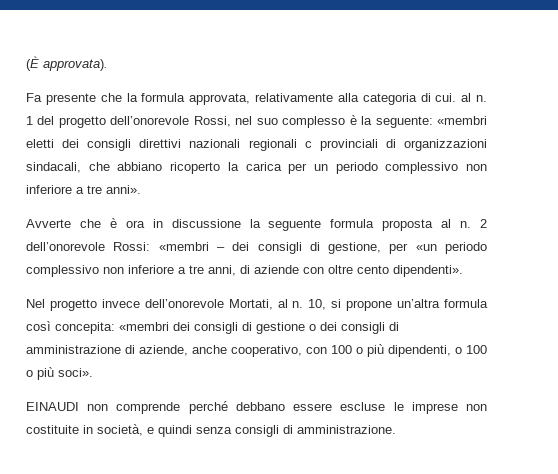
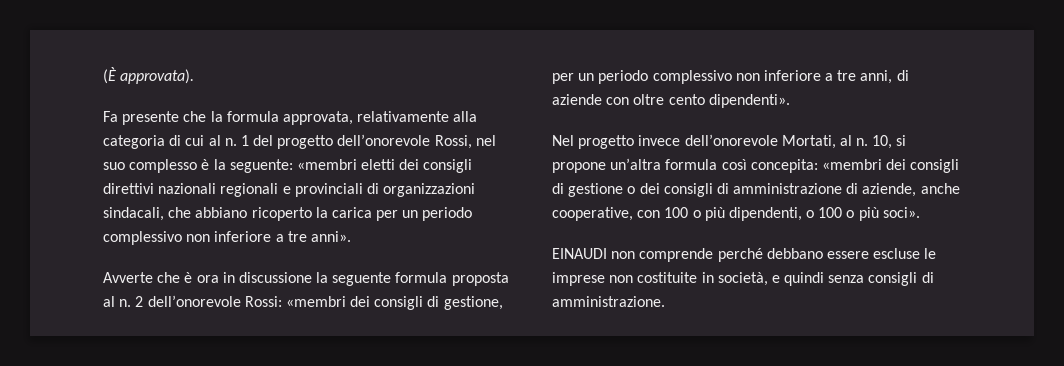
[435,93,457,102] cui. -> [185,135,205,146] cui
[304,141,312,148] c -> [282,186,291,194] e
[216,247,225,251] – -> (346, 301) none
[415,244,437,251] «un -> [578,73,595,81] un
[231,345,302,357] cooperativo, -> [552,207,633,221] cooperative,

Exercise objective
Copy exactly, and only, the lines from the one containing "-> [578,73,595,81] un" through the last line of the listing.

Answer to this exercise
[415,244,437,251] «un -> [578,73,595,81] un
[231,345,302,357] cooperativo, -> [552,207,633,221] cooperative,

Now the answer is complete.